That you have a Goddess of Lazy Afternoons, and that she is lazily worshipped, is awesome!



About level of detail…

I think as a writer, I tend to ask, "Am I putting fluff in my story?" I tend not to care when I put my _reader_ hat on. GRRM's books have me believing that _The Bear and the Maiden Fair_ is a popular song at taverns all over Westeros. Did I need to know that to enjoy the story? Maybe not, but that made the world a little more real for me. So it turns out I like fluff.

I think it's a matter of extremes where too much of the cute stuff distracts from the story, where none at all is boring and joyless, as Mindfire put it.


----------



## SM-Dreamer (Aug 3, 2014)

I love detail. I love being so immersed in the story, not just from the character, but from the world itself, that I care about it, and when I finish reading, am left wanting _more._ Like I want to step through the book and be in the world.

And if the writer only put "as much detail as needed" I'll likely lose interest. There's a big difference between only revealing as much detail as necessary, and only having as much detail as necessary. One's an iceberg, the other's just, well, not (my analogy failed me as I was writing, apologies).

As to prayers and ceremonies, I like revealing the religion as it would pertain to the characters interacting with it. I'm not terribly good at making up religion rituals (in part because I never had a religious upbringing, so I don't have any personal experiences/images to work with, only researched ones) so I will read similar real world ones and use them as a template.

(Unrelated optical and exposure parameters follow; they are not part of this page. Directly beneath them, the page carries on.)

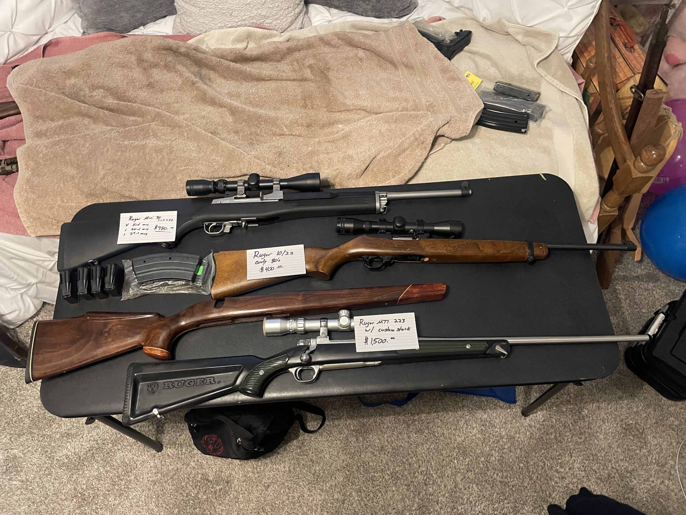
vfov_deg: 53.1
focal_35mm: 26
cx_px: 343
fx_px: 515
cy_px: 258
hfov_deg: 67.3
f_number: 1.6
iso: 500
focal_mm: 4.2
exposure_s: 1/40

I read a book on Mesopotamia and it had a couple of prayers in it that I thought were fascinating.


----------



## Mythopoet (Aug 3, 2014)

SM-Dreamer said:


> I read a book on Mesopotamia and it had a couple of prayers in it that I thought were fascinating.



I have a volume of Ancient Egyptian literature that of course contains many prayers and invocations and spells. They are amazing. I love the way the Ancient Egyptians wrote. 

I also get a lot of inspiration from the spells and invocations used in a lot of anime that feel very much like prayers.


----------